Segment Start: DATASET RECORDS

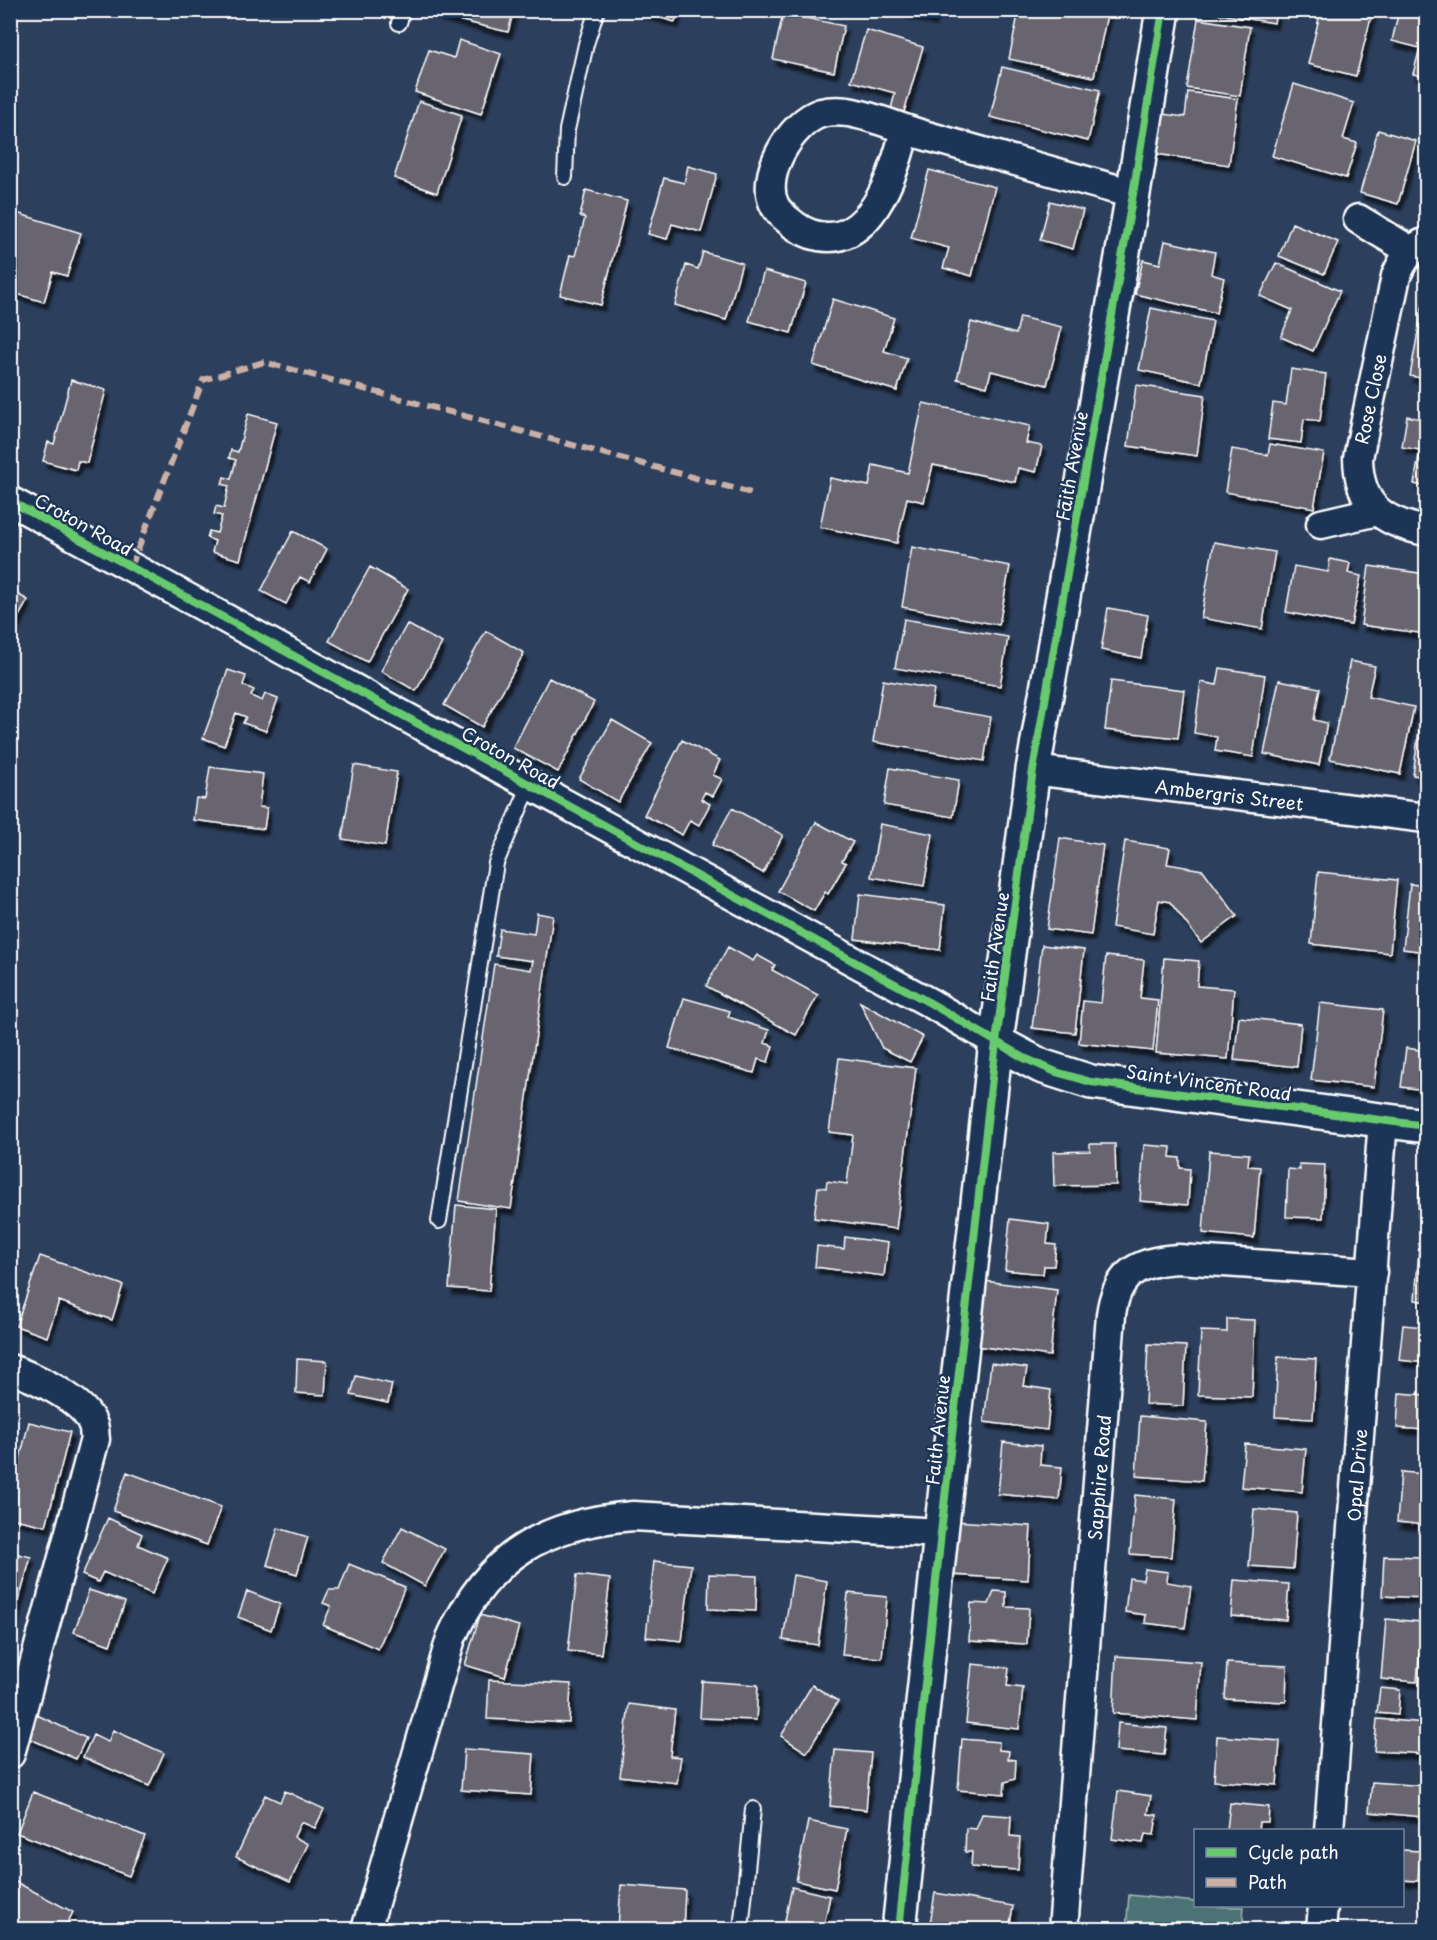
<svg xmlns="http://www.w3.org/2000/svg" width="1437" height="1940" font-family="'Playpen Sans',sans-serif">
	<defs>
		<filter id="shadow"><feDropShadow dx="3.5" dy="6" stdDeviation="1.5" flood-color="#0009"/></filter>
	</defs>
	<rect width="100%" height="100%" fill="#2c3f5c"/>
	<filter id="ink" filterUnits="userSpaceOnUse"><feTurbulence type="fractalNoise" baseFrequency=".0167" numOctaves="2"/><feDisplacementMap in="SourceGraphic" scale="12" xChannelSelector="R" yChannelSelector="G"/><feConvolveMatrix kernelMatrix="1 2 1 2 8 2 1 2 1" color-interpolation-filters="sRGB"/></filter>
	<g filter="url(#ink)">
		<path fill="#4c7376" stroke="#a6b9ba" stroke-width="1.5" d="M1129,1895L1195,1902L1196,1906L1244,1907L1242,1929H1126Z"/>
		<path fill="#676571" stroke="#fff" stroke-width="1.5" filter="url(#shadow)" d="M438,10H514L508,32L437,15Z
			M634,10H678L675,22Z
			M897,10H935L933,20Z
			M1019,10H1108L1094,77L1009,59Z
			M1194,10H1276L1274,23Z
			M1321,10H1373L1356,76L1308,64Z
			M1399,10H1426V77L1413,74L1420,48L1392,41Z
			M783,13L844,26L834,72L773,59Z
			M1198,19L1250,27L1240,96L1187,88Z
			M866,30L923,47L904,112L891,109L895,93L851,81Z
			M459,40L501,54L481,114L415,92L429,50L454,58Z
			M1002,67L1100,90L1088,141L990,117Z
			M1294,84L1354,103L1343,139L1357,143L1346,178L1272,156Z
			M1188,92L1238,99L1229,165L1150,153L1155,113L1185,117Z
			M419,101L462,115L437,193L394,178Z
			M1378,130L1416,141L1398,204L1360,193Z
			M688,166L717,174L701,232L672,224L667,239L648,234L664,178L684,183Z
			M929,170L995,187L972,276L943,268L949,248L911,238Z
			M586,190L627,201L601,305L560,295L570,255L575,256L585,218L580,216Z
			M1050,201L1083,210L1073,249L1040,240Z
			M10,211L81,233L67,276L53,272L44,302L10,292Z
			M1292,223L1338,242L1324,274L1279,256Z
			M1165,241L1215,252L1211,274L1224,278L1216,313L1135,294L1143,260L1160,264Z
			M703,252L742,263L726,320L675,305L686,265L698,269Z
			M1276,263L1340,291L1313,351L1281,337L1292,310L1260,296Z
			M764,271L806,283L791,333L749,321Z
			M1426,288V379L1410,376Z
			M833,299L894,318L884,351L907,358L897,391L813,365Z
			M1151,308L1213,321L1201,383L1139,370Z
			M1020,317L1062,327L1047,385L991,371L987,387L957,379L971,322L1016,334Z
			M1291,369L1326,374L1320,421L1304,419L1301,443L1268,439L1273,403L1286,405Z
			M71,380L106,390L87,463L78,461L76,470L43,461L48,442L54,444Z
			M1136,385L1205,395L1197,456L1128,446Z
			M923,403L1030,426L1026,443L1042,446L1036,472L1018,468L1015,482L933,465L924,502L907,498L897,543L820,527L830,478L869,486L873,465L908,473Z
			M248,414L277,422L240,560L212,552L215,541L207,538L209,531L217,533L222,516L214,514L216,506L224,508L229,486L222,484L224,477L231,479L236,460L229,458L231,450L238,452Z
			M1407,416L1426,420V487L1414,484L1420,450L1402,447Z
			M1270,444L1324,453L1314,508L1225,492L1232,449L1268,455Z
			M293,531L327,549L310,582L300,577L286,604L261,591Z
			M1214,542L1275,552L1262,629L1201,618Z
			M912,547L1010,566L999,625L902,607Z
			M1330,559L1350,563L1348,573L1361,576L1351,625L1286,612L1294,566L1328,572Z
			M1369,566L1426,574V634L1361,625Z
			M370,567L408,589L367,662L329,641Z
			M10,590L28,600L10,632Z
			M1108,608L1148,615L1141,658L1101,650Z
			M904,619L1008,637L1000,686L895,668Z
			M407,624L442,643L416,691L381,671Z
			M486,631L524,653L482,727L444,705Z
			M1350,661L1375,666L1368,697L1414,707L1400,774L1330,759Z
			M1220,668L1265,675L1253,757L1215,751L1217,737L1194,733L1201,682L1217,685Z
			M228,670L246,676L243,685L254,690L251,696L262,701L265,694L278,699L266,731L243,723L246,717L236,713L224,746L203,738Z
			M549,678L594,702L558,772L513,748Z
			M1426,679V777L1413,775Z
			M883,680L934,689L931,707L991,717L984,761L873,742Z
			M1279,680L1320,688L1314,720L1327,723L1319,765L1264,754Z
			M1111,681L1184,690L1178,738L1105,730Z
			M612,720L652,743L618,802L579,779Z
			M682,740L720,760L713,775L722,779L713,796L705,792L701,799L710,804L699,825L690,820L682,835L644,815Z
			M354,765L397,772L385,846L342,839Z
			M210,767L263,774L259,807L267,808L264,829L193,820L196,798L205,799Z
			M890,768L959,780L953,817L884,805Z
			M732,808L783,835L763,873L712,845Z
			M816,822L853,842L842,861L846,863L828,894L825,892L814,911L778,891Z
			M880,824L933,834L924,886L871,877Z
			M1060,838L1103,845L1091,935L1047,929Z
			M1125,841L1170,848L1167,864L1203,870L1237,916L1201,943L1170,902L1159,900L1153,934L1112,927Z
			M1318,872L1397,880L1390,953L1311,944Z
			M1410,884L1426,886V952L1403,949Z
			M860,894L945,905L940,950L855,939Z
			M537,913L553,916L511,1209L459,1201L494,964L531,970L533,961L496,956L500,929L534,934Z
			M1042,945L1084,950L1075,1033L1032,1028Z
			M728,947L753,961L757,955L775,965L772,970L818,995L796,1035L706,986Z
			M1106,956L1144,960L1140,998L1158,1000L1153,1051L1079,1043L1083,1001L1101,1003Z
			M1164,958L1199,961L1197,986L1234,989L1228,1059L1156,1053Z
			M684,998L730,1011L728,1017L769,1030L765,1043L773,1046L768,1062L758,1059L754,1073L669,1048Z
			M860,1002L923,1037L910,1062L882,1048Z
			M1320,1003L1383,1010L1374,1087L1311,1080Z
			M1239,1017L1301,1024L1297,1067L1234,1060Z
			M1406,1048L1426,1051V1090L1401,1087Z
			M839,1058L916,1068L896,1229L814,1218L818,1187L826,1188L827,1181L847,1184L853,1135L829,1132Z
			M1090,1144H1115L1116,1185L1054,1186L1053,1152L1090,1151Z
			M1144,1145L1171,1147L1170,1157L1180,1158V1168L1190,1169L1188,1205L1140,1201Z
			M1209,1151L1249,1154L1248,1166L1260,1167L1254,1238L1203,1233Z
			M1299,1164L1325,1165L1323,1218L1286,1217L1288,1169L1300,1170Z
			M1419,1182L1426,1183V1218L1418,1217Z
			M456,1205L496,1209L489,1291L449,1288Z
			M1010,1219L1049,1224L1047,1244L1056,1245L1054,1266H1044L1043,1274L1005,1270Z
			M845,1237L888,1243L884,1276L815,1267L817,1246L844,1249Z
			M1419,1250H1426V1302L1415,1300Z
			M40,1256L123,1285L112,1320L59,1301L47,1337L16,1326Z
			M984,1281L1057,1290L1050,1356L976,1346Z
			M1426,1317V1363L1399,1360L1403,1325L1425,1327Z
			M1227,1319L1255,1320L1252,1397L1198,1395L1201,1331L1227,1332Z
			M1148,1344L1186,1346L1183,1406L1145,1404Z
			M1278,1357L1316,1359L1313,1419L1275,1417Z
			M297,1359L327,1361L325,1395L296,1393Z
			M991,1363L1027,1368L1024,1386L1051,1390L1047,1430L984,1422Z
			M356,1376L392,1384L388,1403L351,1395Z
			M1399,1393L1426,1395V1430L1397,1428Z
			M1140,1416L1207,1422L1202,1481L1136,1476Z
			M29,1422L70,1432L46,1526L10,1518V1498Z
			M1003,1442L1041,1446L1040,1465L1062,1467L1059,1500L998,1494Z
			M1245,1444L1306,1449L1302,1492L1241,1487Z
			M127,1472L221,1507L207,1545L113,1511Z
			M1401,1472L1426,1474V1525L1397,1522Z
			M1135,1495L1176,1499L1171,1557L1130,1554Z
			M1254,1509L1297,1513L1293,1569L1249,1566Z
			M108,1518L142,1534L138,1545L168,1558L152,1594L103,1572L98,1582L82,1575Z
			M955,1521L1031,1526L1028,1580L952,1575Z
			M402,1527L445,1549L425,1586L383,1563Z
			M278,1528L308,1537L297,1574L267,1565Z
			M10,1552L31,1557L10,1632Z
			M1384,1556L1426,1557V1598L1382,1596Z
			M654,1561L691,1565L682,1641L646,1637Z
			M349,1564L405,1587L378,1649L323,1625L331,1606L323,1603L329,1590H339Z
			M1145,1569L1168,1572L1167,1582L1191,1586L1185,1628L1145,1623L1146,1615L1125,1612L1129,1578L1143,1580Z
			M709,1574L757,1576L756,1611L708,1609Z
			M577,1575L610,1579L601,1654L568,1651Z
			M793,1575L827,1581L818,1645L783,1640Z
			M1234,1580L1289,1584L1286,1620L1231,1616Z
			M89,1590L125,1602L110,1645L74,1632Z
			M247,1591L280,1604L271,1630L238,1617Z
			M994,1591L1006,1592V1607L1029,1608L1027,1644L969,1641L971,1603L989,1604Z
			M848,1593L887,1597L882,1658L842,1655Z
			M480,1615L519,1626L505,1677L465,1665Z
			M1386,1619L1422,1622L1417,1682L1381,1679Z
			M1116,1656L1201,1662L1197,1720L1113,1713Z
			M1227,1663L1287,1666L1286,1702L1225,1699Z
			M972,1664L1009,1668L1007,1686L1023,1688L1019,1729L966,1723Z
			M489,1680L571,1684L569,1723L487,1719Z
			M702,1681L758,1685L756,1720L700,1718Z
			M812,1685L838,1701L807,1753L781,1736Z
			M1380,1688L1400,1690L1398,1715L1377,1713Z
			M629,1704L675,1710L670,1756L681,1757L677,1783L620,1776Z
			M37,1715L86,1738L76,1759L28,1738Z
			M1377,1719L1426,1723V1754L1374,1751Z
			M1118,1723L1167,1728L1164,1755L1116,1751Z
			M113,1730L164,1753L149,1786L83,1757L93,1735L108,1742Z
			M1217,1736L1280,1741L1277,1785L1214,1781Z
			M962,1739L999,1742V1750L1009,1751L1008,1759L1016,1760L1015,1779L1005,1782L1004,1794L958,1790Z
			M464,1749L534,1754L531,1795L461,1790Z
			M835,1750L871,1753L866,1810L830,1806Z
			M1372,1782L1425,1786L1423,1817L1369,1812Z
			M285,1791L324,1809L315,1828L301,1822L294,1837L308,1844L290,1882L236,1857L265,1795L280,1802Z
			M1118,1791L1151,1796L1148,1814L1157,1815L1154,1835L1145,1834L1143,1843L1112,1839Z
			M33,1792L145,1836L129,1876L17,1833Z
			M1230,1803L1269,1807L1268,1822H1259L1258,1830H1227Z
			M982,1814L1011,1816L1010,1836L1020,1837L1018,1870L971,1867L972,1852H965L966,1828L976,1829Z
			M808,1821L847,1829L835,1889L796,1881Z
			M1402,1850L1420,1851L1418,1881L1402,1880Z
			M10,1879L73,1912L64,1930H15L10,1927Z
			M621,1885L685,1890L683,1930L618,1928Z
			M792,1887L830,1896L823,1930H783Z
			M935,1893L1013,1906L1009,1930H929Z"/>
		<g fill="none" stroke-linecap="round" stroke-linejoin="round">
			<defs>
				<path id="lane" d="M399,23L403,10
					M565,177L567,130L586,44L597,10
					M439,1221L496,863L530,785
					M741,1930L753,1809"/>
				<g id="street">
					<path d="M905,130C896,167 875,237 828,237C815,237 805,233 794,225C788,220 779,214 775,206C759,177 791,122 821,113C829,111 840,111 848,112C874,116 901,129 927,136C995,155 1064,175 1133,194"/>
					<path d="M1358,219L1411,251"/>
					<path d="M1426,242C1410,248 1403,260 1396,276L1358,458C1359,506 1382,522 1426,531"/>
					<path d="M10,501L930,1003L996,1042"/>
					<path d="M1321,524L1377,511"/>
					<path id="s1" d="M1033,770L1426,818"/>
					<path d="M10,1369C34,1377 85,1400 93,1425C95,1429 94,1435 95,1439L10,1754"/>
					<path id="s2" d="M1329,1830L1383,1120"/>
					<path d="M366,1930L451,1638C487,1555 545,1523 633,1516L941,1533"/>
					<path id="s3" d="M1063,1930L1111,1315C1116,1274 1138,1261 1178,1259L1372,1272"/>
					<path d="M1321,1930L1323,1906"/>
				</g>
				<path id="secondary" d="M996,1042L1041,1066L1091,1082L1426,1126
					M899,1930L941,1533L996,1042L1033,770L1133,194L1163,10"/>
			</defs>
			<use href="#lane" stroke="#fff" stroke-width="18"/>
			<use href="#street" stroke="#fff" stroke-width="33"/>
			<use href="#secondary" stroke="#fff" stroke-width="38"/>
			<use href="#lane" stroke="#1d3557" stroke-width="14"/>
			<use href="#street" stroke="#1d3557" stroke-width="28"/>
			<use href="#secondary" stroke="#1d3557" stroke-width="33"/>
			<path stroke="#cab0a6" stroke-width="6" stroke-dasharray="12 6" stroke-linecap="butt" d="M131,567L203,380L264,362L755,494"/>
			<defs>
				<path id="cycleway" d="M10,501L930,1003L1024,1058L1056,1072L1091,1082L1426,1126
					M899,1930L941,1533L996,1042L1033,770L1133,194L1163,10"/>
			</defs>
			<use href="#cycleway" stroke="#1d3557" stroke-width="11"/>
			<use href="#cycleway" stroke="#67ca6e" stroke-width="8"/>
		</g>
	</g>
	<g text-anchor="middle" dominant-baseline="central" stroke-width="5" stroke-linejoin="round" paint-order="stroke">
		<g font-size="18" fill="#fff" stroke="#1d3557">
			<text transform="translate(1370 399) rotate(-78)">Rose Close</text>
			<text transform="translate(1071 466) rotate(-80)">Faith Avenue</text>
			<text transform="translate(84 524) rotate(29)">Croton Road</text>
			<text transform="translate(511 757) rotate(29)">Croton Road</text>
			<text stroke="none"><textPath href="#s1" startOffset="198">Ambergris Street</textPath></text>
			<text transform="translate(994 947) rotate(-82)">Faith Avenue</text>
			<text transform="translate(1209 1082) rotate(8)">Saint Vincent Road</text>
			<text transform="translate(937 1430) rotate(-84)">Faith Avenue</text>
			<text stroke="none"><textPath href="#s2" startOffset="356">Opal Drive</textPath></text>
			<text stroke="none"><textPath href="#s3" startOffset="454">Sapphire Road</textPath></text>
		</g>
	</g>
	<rect width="1437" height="1940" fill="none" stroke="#1d3557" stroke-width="36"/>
	<rect x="18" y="18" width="1401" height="1904" fill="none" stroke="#fff" stroke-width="2" filter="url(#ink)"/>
	<rect x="1194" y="1829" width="210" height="78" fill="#1d3557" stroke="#77869a" stroke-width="1.5"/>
	<rect x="1206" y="1848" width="30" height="9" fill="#67ca6e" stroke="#77869a" stroke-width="1.5"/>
	<text x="1248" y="1859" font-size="18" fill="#ffffff">Cycle path</text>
	<rect x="1206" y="1878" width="30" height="9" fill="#cab0a6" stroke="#77869a" stroke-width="1.5"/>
	<text x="1248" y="1889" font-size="18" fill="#ffffff">Path</text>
</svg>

Segment End: DATASET RECORDS

— TASK TO CARRY OUT —
Working through the records, find each line containing the word "round" and copy it.

— SOLUTION FOR THIS EXERCISE —
		<g fill="none" stroke-linecap="round" stroke-linejoin="round">
	<g text-anchor="middle" dominant-baseline="central" stroke-width="5" stroke-linejoin="round" paint-order="stroke">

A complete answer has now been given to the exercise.